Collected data

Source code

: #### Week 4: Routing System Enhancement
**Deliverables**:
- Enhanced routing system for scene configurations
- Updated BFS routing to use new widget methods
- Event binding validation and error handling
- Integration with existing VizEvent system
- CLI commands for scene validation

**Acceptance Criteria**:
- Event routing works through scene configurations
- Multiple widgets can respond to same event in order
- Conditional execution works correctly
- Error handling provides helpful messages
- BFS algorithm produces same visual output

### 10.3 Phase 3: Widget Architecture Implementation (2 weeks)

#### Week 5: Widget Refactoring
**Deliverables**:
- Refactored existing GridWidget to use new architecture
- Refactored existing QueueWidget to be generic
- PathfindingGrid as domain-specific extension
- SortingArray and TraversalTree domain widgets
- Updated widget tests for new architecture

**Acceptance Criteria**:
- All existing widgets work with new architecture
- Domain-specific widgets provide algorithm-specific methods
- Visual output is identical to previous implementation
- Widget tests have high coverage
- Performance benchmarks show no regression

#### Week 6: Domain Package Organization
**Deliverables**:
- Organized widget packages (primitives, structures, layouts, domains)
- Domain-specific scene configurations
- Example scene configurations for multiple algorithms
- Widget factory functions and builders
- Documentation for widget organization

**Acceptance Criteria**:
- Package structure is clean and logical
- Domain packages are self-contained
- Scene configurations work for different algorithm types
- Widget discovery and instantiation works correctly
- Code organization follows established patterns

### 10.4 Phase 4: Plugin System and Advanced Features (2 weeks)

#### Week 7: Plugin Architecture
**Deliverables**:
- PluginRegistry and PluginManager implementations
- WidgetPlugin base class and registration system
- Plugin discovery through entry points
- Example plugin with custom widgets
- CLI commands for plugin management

EXERCISE: What is needed is an exact copy of the entries from their first line down to the line with "- Domain-specific widgets", that line included, and nothing beyond it.

REPLY TO THE TASK:
Source code

: #### Week 4: Routing System Enhancement
**Deliverables**:
- Enhanced routing system for scene configurations
- Updated BFS routing to use new widget methods
- Event binding validation and error handling
- Integration with existing VizEvent system
- CLI commands for scene validation

**Acceptance Criteria**:
- Event routing works through scene configurations
- Multiple widgets can respond to same event in order
- Conditional execution works correctly
- Error handling provides helpful messages
- BFS algorithm produces same visual output

### 10.3 Phase 3: Widget Architecture Implementation (2 weeks)

#### Week 5: Widget Refactoring
**Deliverables**:
- Refactored existing GridWidget to use new architecture
- Refactored existing QueueWidget to be generic
- PathfindingGrid as domain-specific extension
- SortingArray and TraversalTree domain widgets
- Updated widget tests for new architecture

**Acceptance Criteria**:
- All existing widgets work with new architecture
- Domain-specific widgets provide algorithm-specific methods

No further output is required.